GOAL OF THE EXERCISE:
Please reproduce word for word the passage of the blog post on Schiavo coverage below, from "The rhetoric of" to "hear Terri speak.".

TEXT EXTRACT:
It ain’t over when it’s over
: If you think media has overdosed on coverage of the Schiavo case, just wait until she dies. What should be a sad moment in a tragic story, a private mourning for her family — yes, all the family — will become, instead, a most public spectacle, you can be sure.
The rhetoric of the people before the cameras in Florida and Washington has gotten hotter and hotter. The crowds in Florida are growing. I fear the Schiavo riots, I really do.
There are a lot of ministers and people trumpeting Christianity down there. I hope some of them remember that this is a religion of forgiveness, grace, and peace — remember that turning the other cheek thing, folks. Unfortunately, though, it is the men of the cloth who’ve been the angriest on TV.
I’ll bet we’ll see shrines beyond those for Elian Gonzalez. This story will not end soon.
What I’m really afraid of is that Fox will bring back John Edwards, the flim-flam TV man who says he talks to the dead — yes, they interviewed even him on this story. Then we’ll hear Terri speak.
Jon Stewart says: “The Schiavo feeding tube will soon be removed from the cable news networks.” (Make sure to watch it.)
Now, of course, I was part of that feeding frenzy, doing reports on what the blogs said about Schiavo for MSNBC. I did that once, earlier in the story, and found lots of prayers and really nothing being said on the other side; there wasn’t an other side online TV wants another side. They asked me to do it again, later, and I protested that we wouldn’t see anything new, just more prayers; we wouldn’t see two sides and cable news wants two sides. But I was wrong. In the meantime, Congress got involved; the story was now not just a media spectacle but also a political spectacle. Now there was plenty of talk on the blogs about the politics, the ethics, living wills, media. The comments in this blog alone exploded with discussion. The people were indeed talking about the story. So I reported it… more than once. (I leave it to you to judge my culpability in adding to the spectacle.)

RECORDED INFORMATION:

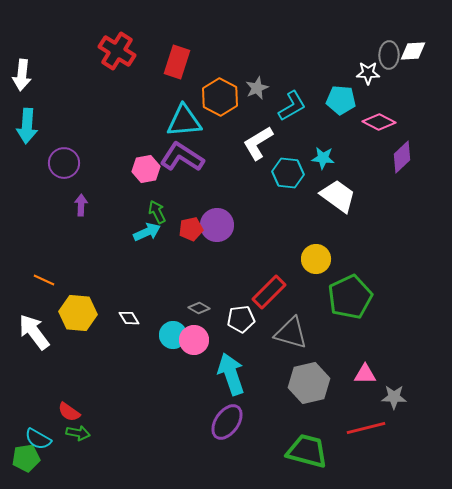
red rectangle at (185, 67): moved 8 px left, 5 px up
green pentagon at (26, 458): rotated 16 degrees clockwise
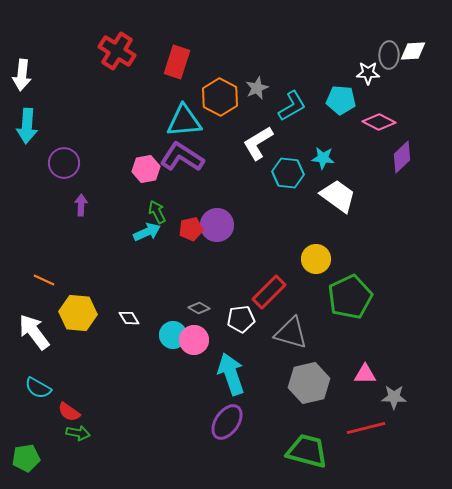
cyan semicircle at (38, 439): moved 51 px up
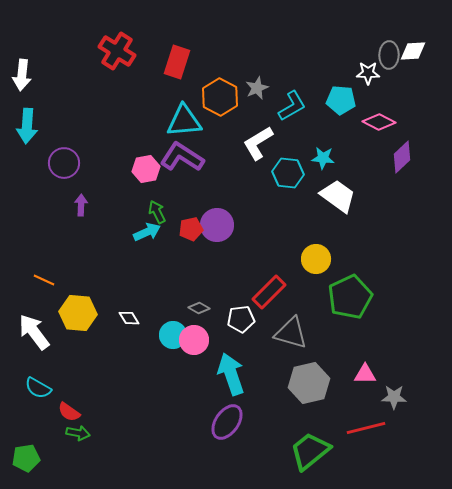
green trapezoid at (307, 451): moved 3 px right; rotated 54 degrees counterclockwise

* * *

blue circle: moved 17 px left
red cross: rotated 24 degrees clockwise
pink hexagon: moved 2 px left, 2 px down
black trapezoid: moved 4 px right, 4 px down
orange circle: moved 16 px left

---

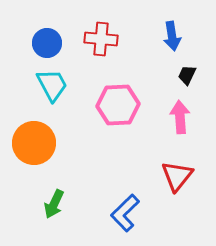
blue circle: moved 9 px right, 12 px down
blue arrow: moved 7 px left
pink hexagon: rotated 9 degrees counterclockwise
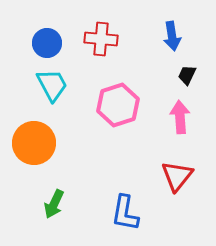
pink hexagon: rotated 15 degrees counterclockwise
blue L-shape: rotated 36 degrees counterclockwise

OUTPUT BELOW:
The rhetoric of the people before the cameras in Florida and Washington has gotten hotter and hotter. The crowds in Florida are growing. I fear the Schiavo riots, I really do.
There are a lot of ministers and people trumpeting Christianity down there. I hope some of them remember that this is a religion of forgiveness, grace, and peace — remember that turning the other cheek thing, folks. Unfortunately, though, it is the men of the cloth who’ve been the angriest on TV.
I’ll bet we’ll see shrines beyond those for Elian Gonzalez. This story will not end soon.
What I’m really afraid of is that Fox will bring back John Edwards, the flim-flam TV man who says he talks to the dead — yes, they interviewed even him on this story. Then we’ll hear Terri speak.